You have been summoned to serve as a juror and have passed the administrative stage. Now, you sit in court awaiting jury selection. It was at this point that lawyers and judges were finally able to speak with panelists in person. This process is called “see say,“, translated from French, means “tell the truth”, or “see what they say”.
Jurors are seated in numerical order. How many potential jurors may participate in jury selection depends on your court. Each side, as well as the judge, can strike potential jurors. Likewise, there must be a sufficient number of potential jurors to ensure that enough jurors are selected. For example, in the state of Texas, district courts have twelve (12) jury seats, while lower courts (county courts and magistrates’ courts) have six (6) jury seats. Thus, a typical jury selection panel might consist of about 40 jurors in a district court and about 20 jurors in a lower court.
Here’s how jury selection works. The judge will make some brief opening statements about the jury selection process. The judge will then explain that each attorney has time to ask questions of the panel, either as a group or individually. Judges will emphasize that attorneys are not meddling, but are trying to understand jurors’ beliefs and feelings to ensure a fair and impartial jury is selected. Let’s be honest with each other: Every lawyer wants jurors to stand up for their case. In most cases, only judges need impartial jurors.

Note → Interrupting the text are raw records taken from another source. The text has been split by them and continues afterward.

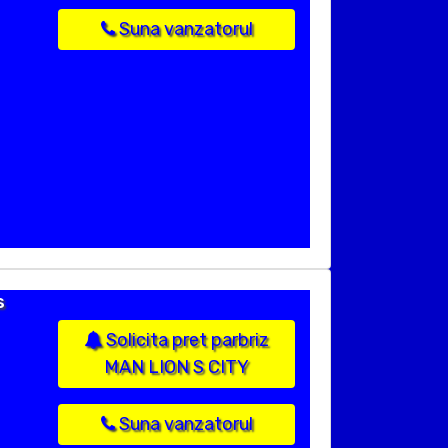
Suna vanzatorul
s
Solicita pret parbriz
MAN LION S CITY
Suna vanzatorul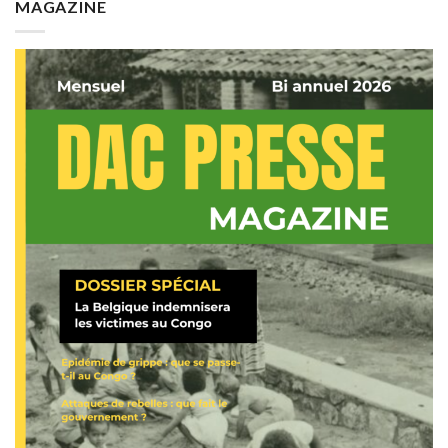
MAGAZINE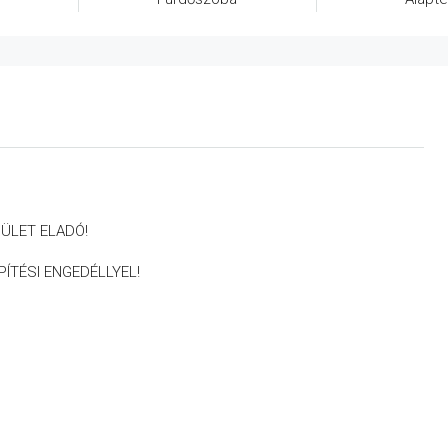
ÜLET ELADÓ!
ÍTÉSI ENGEDÉLLYEL!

After the judge’s opening statement, the lawyers now take the stage, with their respective clients seated at the lawyer’s table. Usually the plaintiff’s attorney goes first, followed by the defendant’s attorney. The attorneys will each briefly outline their position and then begin asking questions of the entire panel or each juror individually. It is at this stage that jurors are most likely to be removed from the panel.
There’s an old saying circulating among my Dallas/Fort Worth colleagues: “Only the quiet jurors are chosen.” The best way to take a beating from the group is to be as vocal as possible. When asked a question, speak the truth out loud. If you have some strong opinions about certain issues in the case, or if you don’t think you can be completely impartial, it is your responsibility to let the attorney and the judge know. Don’t be afraid to express your opinion. As long as you’re not being rude or sabotaging others, you shouldn’t get in trouble for expressing your honest opinions and beliefs.For example, if the case involves personal injury As a result of a car accident, don’t be afraid to let attorneys and judges know if you have a problem awarding money for “pain and suffering” or if you have a problem suing people in general. When you express your beliefs, you are bound to rub against one of the parties in the wrong way, which brings you one step closer to being eliminated from the group. Meanwhile, the quiet juror is one step closer to being selected.
After the lawyers have finished questioning, the jury is usually taken out of the courtroom. Lawyers and judges are now negotiating on the outcome of the interrogation. We now begin the “strike” phase.